Another term related to global-local disconnect, this one mentioned in the paper by Loosemore, is "computational irreducibility". This term was introduced by Stephan Wolfram. The idea is that physics is able to predict the orbits of the planets and the stress on a beam in an architectural design because these physical systems are computationally reducible; we can come up with fairly simple equations that abbreviate (with high accuracy) a huge number of physical interactions. If they were not reducible, we would be forced to simulate each atom to get from the initial state to the final result. This is the situation that occurs in complex systems. Unlike the "mathematically irreducible" facts just discussed, there IS a way to get the answer: run the system. But there are no shortcuts. This form of global-local disconnect is considerably easier to deal with, but it's still bad enough.

It's this second kind of irreducibility, computational irreducibility, that I see as more relevant to AI. Take the example of a planning AI. To find the best plan, it must search through a great number of possibilities. Smarter AIs will try to reduce the computation by ruling out some possibilities, but significant gains can be made only if we're willing to take a chance and rule out possibilities we're not sure are bad. The computation, in other words, is irreducible-- we'll have a sort of global-local disconnect simply because if we could predict the result from the basic rules, we wouldn't need the AI to find it for us.

So it seems Loosemore was right: intelligence does seem to involve complexity, and unavoidably so. But this sort of irreducibility clearly doesn't support the conclusion that Loosemore draws!
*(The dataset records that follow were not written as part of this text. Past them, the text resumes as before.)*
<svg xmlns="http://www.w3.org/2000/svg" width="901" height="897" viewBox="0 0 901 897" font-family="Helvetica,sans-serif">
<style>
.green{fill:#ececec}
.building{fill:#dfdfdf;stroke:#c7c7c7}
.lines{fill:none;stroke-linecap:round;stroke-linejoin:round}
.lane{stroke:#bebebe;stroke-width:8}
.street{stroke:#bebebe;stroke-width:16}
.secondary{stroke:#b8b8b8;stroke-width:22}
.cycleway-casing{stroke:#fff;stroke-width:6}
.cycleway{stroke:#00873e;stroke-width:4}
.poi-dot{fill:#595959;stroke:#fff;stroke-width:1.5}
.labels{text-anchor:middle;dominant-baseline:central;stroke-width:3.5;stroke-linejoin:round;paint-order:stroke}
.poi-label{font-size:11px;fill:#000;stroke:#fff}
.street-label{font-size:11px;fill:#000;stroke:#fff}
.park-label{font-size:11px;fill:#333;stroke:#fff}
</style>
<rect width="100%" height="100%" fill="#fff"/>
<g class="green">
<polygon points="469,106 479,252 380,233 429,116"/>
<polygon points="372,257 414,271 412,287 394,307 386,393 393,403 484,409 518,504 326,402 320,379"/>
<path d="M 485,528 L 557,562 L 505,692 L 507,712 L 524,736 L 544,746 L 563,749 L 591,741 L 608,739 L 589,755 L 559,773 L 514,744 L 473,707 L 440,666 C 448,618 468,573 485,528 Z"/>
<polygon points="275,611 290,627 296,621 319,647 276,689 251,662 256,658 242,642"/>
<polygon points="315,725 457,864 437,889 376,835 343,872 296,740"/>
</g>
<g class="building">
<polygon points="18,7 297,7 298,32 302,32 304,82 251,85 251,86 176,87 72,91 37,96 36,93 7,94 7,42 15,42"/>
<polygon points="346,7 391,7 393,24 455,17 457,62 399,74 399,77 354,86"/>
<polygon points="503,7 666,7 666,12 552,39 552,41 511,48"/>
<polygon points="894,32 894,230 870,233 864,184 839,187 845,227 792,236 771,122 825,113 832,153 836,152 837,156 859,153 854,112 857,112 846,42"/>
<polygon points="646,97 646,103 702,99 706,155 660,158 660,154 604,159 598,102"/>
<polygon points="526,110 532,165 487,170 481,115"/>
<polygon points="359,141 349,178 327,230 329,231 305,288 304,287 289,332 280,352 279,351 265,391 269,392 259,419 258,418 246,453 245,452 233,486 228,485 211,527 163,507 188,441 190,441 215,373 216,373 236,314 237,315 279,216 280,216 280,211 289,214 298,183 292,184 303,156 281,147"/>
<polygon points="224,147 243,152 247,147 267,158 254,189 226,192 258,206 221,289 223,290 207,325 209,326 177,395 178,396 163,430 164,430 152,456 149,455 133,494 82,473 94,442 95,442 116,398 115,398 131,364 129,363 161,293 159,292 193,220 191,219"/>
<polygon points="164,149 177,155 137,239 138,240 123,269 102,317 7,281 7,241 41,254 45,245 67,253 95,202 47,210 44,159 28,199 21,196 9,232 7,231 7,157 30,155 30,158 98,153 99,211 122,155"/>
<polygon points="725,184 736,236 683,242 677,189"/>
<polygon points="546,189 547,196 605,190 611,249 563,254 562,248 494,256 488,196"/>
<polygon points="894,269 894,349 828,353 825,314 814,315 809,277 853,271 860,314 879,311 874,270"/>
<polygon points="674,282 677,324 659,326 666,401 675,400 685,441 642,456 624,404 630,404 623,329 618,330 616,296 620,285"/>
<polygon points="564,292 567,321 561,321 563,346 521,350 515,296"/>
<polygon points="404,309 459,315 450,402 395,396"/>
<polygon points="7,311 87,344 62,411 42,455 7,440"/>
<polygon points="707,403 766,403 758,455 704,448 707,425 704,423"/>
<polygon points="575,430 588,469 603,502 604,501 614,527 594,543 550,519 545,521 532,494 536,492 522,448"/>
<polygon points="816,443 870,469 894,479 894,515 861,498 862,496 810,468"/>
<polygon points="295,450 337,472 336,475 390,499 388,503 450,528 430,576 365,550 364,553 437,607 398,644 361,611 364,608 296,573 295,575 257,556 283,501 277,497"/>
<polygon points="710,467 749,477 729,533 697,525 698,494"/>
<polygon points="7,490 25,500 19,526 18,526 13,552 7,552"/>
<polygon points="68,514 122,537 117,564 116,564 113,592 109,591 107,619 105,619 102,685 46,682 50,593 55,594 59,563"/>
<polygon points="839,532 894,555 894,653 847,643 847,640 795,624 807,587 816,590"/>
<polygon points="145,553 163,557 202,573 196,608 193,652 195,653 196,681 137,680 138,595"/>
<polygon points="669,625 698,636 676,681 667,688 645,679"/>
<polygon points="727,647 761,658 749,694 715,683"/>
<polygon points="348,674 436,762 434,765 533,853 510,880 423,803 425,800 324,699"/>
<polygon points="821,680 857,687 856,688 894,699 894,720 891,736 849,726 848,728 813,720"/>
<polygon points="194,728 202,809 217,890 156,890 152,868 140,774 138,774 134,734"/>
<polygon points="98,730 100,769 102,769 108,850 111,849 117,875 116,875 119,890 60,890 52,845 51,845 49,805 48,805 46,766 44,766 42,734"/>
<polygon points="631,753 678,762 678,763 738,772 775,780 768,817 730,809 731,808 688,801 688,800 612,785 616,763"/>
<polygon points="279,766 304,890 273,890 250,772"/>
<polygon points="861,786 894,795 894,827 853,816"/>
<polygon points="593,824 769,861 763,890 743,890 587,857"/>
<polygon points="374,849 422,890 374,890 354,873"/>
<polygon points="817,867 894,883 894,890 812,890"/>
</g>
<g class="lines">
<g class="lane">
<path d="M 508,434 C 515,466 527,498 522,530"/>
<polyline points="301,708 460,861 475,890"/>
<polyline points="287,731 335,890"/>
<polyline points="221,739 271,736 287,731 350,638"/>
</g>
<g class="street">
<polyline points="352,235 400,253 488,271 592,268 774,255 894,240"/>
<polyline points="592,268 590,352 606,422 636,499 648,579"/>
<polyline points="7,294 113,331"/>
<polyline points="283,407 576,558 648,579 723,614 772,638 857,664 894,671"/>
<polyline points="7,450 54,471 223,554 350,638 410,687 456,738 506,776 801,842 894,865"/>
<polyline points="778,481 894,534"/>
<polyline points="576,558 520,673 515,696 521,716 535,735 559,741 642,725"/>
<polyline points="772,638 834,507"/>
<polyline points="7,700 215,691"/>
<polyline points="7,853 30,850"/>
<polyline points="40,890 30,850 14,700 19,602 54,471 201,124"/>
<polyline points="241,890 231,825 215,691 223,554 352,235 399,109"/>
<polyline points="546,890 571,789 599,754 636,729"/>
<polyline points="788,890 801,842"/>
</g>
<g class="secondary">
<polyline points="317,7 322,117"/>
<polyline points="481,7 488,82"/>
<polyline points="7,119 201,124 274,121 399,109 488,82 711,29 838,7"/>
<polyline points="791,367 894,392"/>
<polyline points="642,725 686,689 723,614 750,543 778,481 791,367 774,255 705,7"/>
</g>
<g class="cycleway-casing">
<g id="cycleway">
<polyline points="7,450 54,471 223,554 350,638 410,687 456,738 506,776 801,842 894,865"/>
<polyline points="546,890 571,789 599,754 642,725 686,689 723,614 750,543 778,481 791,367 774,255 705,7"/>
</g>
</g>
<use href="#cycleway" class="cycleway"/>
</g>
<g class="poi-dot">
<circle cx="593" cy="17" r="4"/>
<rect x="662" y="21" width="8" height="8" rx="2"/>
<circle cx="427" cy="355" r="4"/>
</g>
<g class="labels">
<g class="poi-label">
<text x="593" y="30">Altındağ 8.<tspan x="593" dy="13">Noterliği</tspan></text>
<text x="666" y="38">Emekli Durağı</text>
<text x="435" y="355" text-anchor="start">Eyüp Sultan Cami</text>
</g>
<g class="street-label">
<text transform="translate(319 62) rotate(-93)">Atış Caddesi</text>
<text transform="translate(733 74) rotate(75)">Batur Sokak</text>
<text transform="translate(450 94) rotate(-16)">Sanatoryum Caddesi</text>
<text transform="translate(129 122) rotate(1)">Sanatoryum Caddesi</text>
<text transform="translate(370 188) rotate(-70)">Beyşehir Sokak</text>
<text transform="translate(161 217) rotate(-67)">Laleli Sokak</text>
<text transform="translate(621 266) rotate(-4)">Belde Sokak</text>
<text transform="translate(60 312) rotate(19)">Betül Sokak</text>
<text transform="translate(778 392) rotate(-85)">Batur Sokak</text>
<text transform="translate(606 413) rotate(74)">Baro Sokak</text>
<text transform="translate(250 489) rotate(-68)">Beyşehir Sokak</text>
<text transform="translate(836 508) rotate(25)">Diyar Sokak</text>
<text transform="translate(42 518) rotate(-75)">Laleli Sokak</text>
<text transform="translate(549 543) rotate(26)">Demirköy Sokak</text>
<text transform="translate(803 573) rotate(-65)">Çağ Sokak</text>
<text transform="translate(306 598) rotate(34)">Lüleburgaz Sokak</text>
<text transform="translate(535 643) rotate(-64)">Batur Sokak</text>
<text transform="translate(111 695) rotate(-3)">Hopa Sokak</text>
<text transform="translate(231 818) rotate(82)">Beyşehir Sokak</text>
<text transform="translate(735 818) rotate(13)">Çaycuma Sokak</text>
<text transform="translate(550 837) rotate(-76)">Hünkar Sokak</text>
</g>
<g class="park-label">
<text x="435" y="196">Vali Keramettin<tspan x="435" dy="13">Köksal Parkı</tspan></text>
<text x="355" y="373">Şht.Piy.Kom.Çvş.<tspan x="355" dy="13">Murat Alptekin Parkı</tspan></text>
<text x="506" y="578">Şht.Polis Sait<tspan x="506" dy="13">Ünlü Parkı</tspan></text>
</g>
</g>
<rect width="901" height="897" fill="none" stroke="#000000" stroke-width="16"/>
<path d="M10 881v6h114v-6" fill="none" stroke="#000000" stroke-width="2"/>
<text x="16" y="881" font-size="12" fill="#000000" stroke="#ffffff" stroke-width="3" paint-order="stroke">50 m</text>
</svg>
The global-local disconnect seems caused by taking a logical approach to AI, rather than somehow negating it.

But there is a way to salvage Loosemore's position, at least to an extent. I mentioned briefly the idea of shortcutting an irreducible computation by compromising, allowing the system to produce less-than-perfect results. In the planning example, this meant the search didn't check some plans that may have been good. But for more complicated problems, the situation can be worse; as we tackle harder problems, the methods must become increasingly approximate.
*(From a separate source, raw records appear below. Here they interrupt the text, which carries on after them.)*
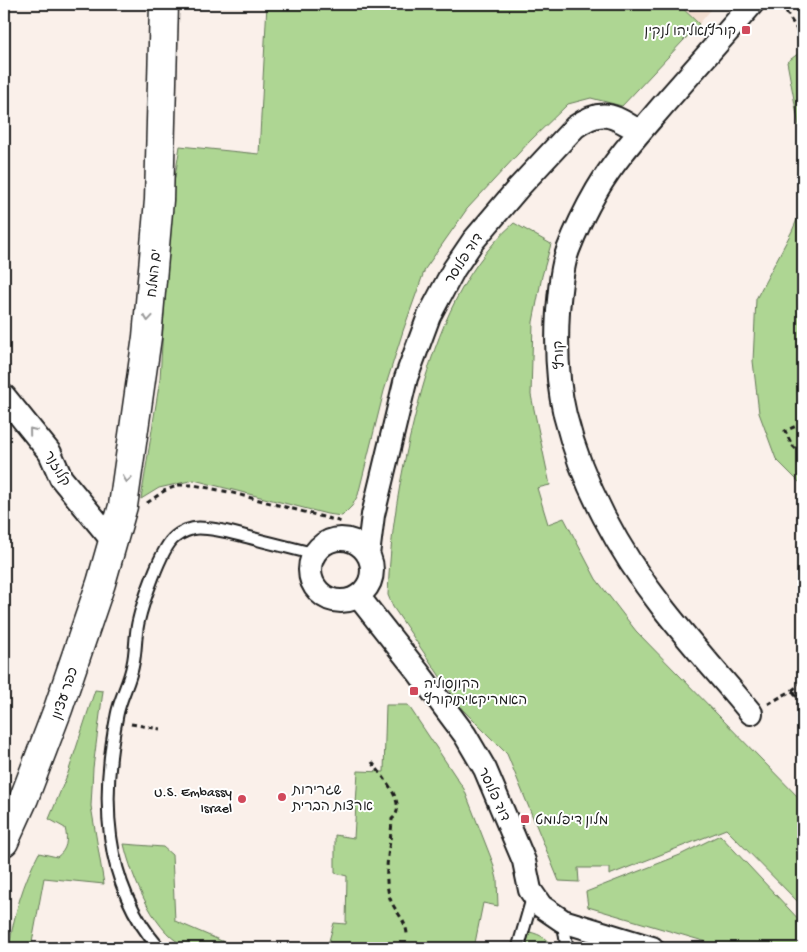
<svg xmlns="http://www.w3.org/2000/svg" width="807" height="952" viewBox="0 0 807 952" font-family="'Gochi Hand','Playpen Sans Hebrew',sans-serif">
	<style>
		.built { fill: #f3ded0 }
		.green { fill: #aed693; stroke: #657958 }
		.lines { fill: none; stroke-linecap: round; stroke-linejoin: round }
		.lane-casing { stroke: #1c1c1c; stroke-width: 15 }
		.street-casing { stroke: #1c1c1c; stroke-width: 26 }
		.secondary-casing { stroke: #1c1c1c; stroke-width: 31 }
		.path { stroke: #1c1c1c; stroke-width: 3; stroke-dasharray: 5 4; stroke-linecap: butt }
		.lane { stroke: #fff; stroke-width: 11 }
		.street { stroke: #fff; stroke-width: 22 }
		.secondary { stroke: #fff; stroke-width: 28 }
		.oneway { stroke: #999 }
		.poi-dot { fill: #d1495b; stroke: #fff; stroke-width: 2 }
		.labels { text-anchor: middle; stroke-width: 4; stroke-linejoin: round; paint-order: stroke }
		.poi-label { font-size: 14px; fill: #1c1c1c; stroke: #fff; text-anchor: start }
		.street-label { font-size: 14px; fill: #1c1c1c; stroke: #fff }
	</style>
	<rect width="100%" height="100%" fill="#faf0ea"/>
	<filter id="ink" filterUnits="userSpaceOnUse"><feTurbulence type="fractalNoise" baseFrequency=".02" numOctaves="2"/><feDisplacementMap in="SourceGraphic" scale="10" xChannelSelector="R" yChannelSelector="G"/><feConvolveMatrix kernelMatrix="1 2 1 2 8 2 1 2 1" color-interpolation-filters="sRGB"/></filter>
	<g filter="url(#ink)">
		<path class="built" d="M678,4h38l-17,20z"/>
		<path class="green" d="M267,4h411l21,20 -77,82 -31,-8 -23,6 -38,37 -63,68 -42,60 -22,62 -19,60 -26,104 -6,11 -10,10 -15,-2 -133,-34 -35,8 -18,11 19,-120 10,-172 10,-61 79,8z
			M803,50v97l-16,-85z
			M803,206v280l-27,-27 -17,-46 -6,-52 3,-62 36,-68z
			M514,223l37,21 -9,32 -9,46 -2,73 19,90 -13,3 11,36 16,-6 32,61 40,52 167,171v105l-77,-78 -117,46v-7h-31l1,14 -20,-1 -52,-127 -45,-45 -69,-102 -5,-12c2,-61 12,-120 27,-179 18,-71 43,-144 99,-193z
			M95,690l8,1 -10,77 -2,38 13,78 -60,-6 -13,70h-22c5,-34 14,-65 30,-95l18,4c10,-7 11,-17 8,-29l-16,-9 19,-46z
			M386,705h22l56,84 29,74 4,16 1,27 -15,-3 -9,45h-147l7,-25 12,1 1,-48 -12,-3v-38l19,3 4,-67 26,1z
			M720,835l83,89v24h-76l-139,-41 -2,-15 94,-37z
			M124,844l39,3 9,8 3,66 63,27c-14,0 -33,3 -47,0 -35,-8 -60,-73 -67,-104z
			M530,932c11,3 17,6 22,16h-27z"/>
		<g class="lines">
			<g class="lane-casing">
				<path id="lane" d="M563,921l4,27
					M159,948c-57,-66 -58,-152 -42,-233 3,-17 13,-33 16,-51 3,-13 2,-27 5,-41 4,-18 23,-76 37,-86 6,-5 16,-9 24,-9 17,0 33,5 49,9 22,6 44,11 66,17
					M518,948l15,-52"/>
			</g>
			<g class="street-casing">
				<path id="street" d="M4,396l46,57 11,25 51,62
					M310 570a31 31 0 1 1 62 0a31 31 0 1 1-62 0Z
					M368,555l5,-40 33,-137 23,-62 25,-47 19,-28 46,-54 56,-60c28,-20 39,-11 65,5
					M358,596l60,76 47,63 20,34 39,92 6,29 11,16 22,15 89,27
					M751,713c-29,-35 -60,-69 -88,-105 -44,-56 -81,-124 -98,-193 -8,-33 -9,-70 -7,-104 2,-20 3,-42 10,-61 8,-21 18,-41 29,-60 18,-31 44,-59 67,-86 29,-33 59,-67 88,-100"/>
			</g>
			<g class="secondary-casing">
				<path id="secondary" d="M4,842l20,-44 34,-89 43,-126 22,-77 24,-169 12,-137 5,-196"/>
			</g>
			<path class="path" d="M781,4l22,35
				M803,423l-18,8 7,14 11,11
				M147,503l17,-12 15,-6h15l35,7 113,30
				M803,682l-12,9 12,12
				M768,704l23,-13 12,5
				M131,724l29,5
				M372,762c9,13 37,43 20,57 -1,26 -9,50 -3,76 3,14 17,24 18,39"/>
			<use href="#lane" class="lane"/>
			<use href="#street" class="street"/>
			<use href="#secondary" class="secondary"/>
		</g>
		<defs><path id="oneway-chevron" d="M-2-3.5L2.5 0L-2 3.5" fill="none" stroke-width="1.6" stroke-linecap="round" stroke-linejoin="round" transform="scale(1.25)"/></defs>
		<g class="oneway">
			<use href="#oneway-chevron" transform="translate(148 318) rotate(95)"/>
			<use href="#oneway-chevron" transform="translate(32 431) rotate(-129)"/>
			<use href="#oneway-chevron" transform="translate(127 479) rotate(98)"/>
		</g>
	</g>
	<g class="poi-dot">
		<rect x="741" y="25" width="10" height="10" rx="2.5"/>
		<rect x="409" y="686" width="10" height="10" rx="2.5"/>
		<circle cx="282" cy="797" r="5"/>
		<circle cx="242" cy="799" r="5"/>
		<rect x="520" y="814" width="10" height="10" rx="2.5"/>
	</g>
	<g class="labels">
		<g class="poi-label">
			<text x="736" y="35" text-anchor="end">קורץ/אליהו לנקין</text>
			<text x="424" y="688">הקונסוליה<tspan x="424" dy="16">האמריקאית/קורץ</tspan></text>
			<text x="292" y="794">שגרירות<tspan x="292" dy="16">ארצות הברית</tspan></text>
			<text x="232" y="796" text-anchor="end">U.S. Embassy<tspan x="232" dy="16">Israel</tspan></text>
			<text x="535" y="824">מלון דיפלומט</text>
		</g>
		<g class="street-label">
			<text transform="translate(463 258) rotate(-57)" y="5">דוד פלוסר</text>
			<text transform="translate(153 273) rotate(-85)" y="5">ים המלח</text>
			<text transform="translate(558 355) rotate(-93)" y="5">קורץ</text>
			<text transform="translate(58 468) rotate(59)" y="5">קלוזנר</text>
			<text transform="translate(64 693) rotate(-71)" y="5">כפר עציון</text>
			<text transform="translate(495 794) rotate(65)" y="5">דוד פלוסר</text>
		</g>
	</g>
	<rect width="807" height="952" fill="none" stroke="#fff" stroke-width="20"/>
	<rect x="10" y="10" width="787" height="932" fill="none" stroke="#1c1c1c" stroke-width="2" filter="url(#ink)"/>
</svg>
When Loosemore says AI, he means AGI: artificial general intelligence, the branch of AI devoted to making intelligent machines that can deal with every aspect of the human world, rather than merely working on specialized problems like planning. In other words, he's talking about a really complicated problem, one where approximation will be involved in every step.
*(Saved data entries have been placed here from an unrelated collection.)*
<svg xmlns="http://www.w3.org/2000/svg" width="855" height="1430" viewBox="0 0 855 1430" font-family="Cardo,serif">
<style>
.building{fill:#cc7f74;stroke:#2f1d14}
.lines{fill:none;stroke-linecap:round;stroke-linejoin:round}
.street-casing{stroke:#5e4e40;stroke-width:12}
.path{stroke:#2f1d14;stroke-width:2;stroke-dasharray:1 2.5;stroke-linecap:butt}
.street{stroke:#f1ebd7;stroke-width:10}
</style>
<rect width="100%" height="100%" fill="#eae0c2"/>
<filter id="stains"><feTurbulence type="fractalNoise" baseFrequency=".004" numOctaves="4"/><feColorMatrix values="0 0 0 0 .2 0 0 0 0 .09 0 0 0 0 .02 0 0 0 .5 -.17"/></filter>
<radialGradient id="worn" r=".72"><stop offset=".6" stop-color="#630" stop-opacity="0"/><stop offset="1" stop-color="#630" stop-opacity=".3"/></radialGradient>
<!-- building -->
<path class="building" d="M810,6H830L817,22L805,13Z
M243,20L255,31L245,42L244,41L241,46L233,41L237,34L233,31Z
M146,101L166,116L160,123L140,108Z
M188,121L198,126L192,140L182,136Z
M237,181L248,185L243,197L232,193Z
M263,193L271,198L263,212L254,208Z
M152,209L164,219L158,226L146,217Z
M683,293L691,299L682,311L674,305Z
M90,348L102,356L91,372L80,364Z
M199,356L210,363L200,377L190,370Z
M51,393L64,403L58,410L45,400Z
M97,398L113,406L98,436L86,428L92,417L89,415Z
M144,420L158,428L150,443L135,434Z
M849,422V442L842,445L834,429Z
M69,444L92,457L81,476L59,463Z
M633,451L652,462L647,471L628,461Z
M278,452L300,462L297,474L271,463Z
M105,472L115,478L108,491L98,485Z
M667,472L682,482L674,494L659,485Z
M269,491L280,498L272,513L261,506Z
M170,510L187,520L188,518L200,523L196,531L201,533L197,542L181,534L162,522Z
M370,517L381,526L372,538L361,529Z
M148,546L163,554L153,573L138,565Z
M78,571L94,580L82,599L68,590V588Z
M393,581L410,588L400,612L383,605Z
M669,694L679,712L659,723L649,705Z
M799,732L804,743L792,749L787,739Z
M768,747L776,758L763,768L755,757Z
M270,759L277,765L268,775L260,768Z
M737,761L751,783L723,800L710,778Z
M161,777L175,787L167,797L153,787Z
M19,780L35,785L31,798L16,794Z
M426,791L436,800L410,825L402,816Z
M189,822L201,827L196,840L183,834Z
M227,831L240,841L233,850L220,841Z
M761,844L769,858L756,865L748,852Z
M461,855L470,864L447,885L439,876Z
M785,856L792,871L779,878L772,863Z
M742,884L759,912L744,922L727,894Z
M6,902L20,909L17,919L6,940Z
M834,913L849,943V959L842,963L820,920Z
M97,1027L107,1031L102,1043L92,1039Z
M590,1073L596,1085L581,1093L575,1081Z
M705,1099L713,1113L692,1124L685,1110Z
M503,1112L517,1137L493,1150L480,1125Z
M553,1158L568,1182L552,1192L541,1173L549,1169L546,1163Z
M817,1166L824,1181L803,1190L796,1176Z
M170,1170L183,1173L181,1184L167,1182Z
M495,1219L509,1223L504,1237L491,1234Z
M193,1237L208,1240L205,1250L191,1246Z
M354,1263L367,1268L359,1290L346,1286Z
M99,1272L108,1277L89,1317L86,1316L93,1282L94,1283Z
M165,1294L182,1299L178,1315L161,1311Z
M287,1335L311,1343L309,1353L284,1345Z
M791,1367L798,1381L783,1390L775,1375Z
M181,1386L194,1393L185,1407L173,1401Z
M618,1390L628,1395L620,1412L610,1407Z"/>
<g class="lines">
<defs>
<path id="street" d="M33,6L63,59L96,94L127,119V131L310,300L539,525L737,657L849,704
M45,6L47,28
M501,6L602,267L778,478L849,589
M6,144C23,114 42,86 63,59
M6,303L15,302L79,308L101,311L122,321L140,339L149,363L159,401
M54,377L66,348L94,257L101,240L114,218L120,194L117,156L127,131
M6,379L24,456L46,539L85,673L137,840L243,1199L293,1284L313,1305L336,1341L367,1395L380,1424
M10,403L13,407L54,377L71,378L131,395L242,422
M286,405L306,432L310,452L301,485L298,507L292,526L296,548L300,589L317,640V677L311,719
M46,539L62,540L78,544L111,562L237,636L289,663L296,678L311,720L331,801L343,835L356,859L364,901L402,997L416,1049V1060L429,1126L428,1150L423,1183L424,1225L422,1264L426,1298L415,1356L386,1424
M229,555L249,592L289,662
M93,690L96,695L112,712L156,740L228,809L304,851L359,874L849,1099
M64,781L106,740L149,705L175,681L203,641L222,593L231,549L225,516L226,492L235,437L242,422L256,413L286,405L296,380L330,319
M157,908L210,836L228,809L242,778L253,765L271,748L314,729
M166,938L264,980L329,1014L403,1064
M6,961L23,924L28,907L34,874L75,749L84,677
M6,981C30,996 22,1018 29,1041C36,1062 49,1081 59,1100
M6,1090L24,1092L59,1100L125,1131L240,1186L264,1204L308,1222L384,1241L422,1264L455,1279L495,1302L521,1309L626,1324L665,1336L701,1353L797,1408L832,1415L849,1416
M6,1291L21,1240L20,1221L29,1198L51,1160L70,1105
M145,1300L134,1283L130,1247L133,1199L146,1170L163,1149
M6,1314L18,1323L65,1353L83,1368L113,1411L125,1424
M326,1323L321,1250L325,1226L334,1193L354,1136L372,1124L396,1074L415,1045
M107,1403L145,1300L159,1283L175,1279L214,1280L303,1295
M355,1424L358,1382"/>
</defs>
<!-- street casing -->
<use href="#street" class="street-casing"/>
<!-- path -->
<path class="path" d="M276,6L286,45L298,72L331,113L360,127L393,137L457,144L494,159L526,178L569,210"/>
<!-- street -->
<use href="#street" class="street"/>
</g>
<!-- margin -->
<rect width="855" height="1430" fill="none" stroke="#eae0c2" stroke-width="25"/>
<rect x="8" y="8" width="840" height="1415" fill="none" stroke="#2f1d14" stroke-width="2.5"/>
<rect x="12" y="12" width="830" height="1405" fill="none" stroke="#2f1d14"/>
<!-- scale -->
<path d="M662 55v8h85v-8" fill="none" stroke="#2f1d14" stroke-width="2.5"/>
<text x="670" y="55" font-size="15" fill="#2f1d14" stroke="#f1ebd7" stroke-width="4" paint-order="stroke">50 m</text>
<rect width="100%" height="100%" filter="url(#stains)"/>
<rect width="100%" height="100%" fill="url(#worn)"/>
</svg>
Whereas methods of calculating the answer to a problem often seem to follow logically from the problem description, approximations usually do not. Approximation is hard. It's in this arena that I'm willing to grant that, maybe, the "logical approach" fails, or at least becomes subservient to the experimental approach Loosemore argues for.

So, I think there is a sort of split: the "logical" approach applies to the broad problem descriptions (issues like defining the prior for a universal agent), and to narrow AI applications, but the "messy" approach must be used in practice on difficult problems, especially AGI.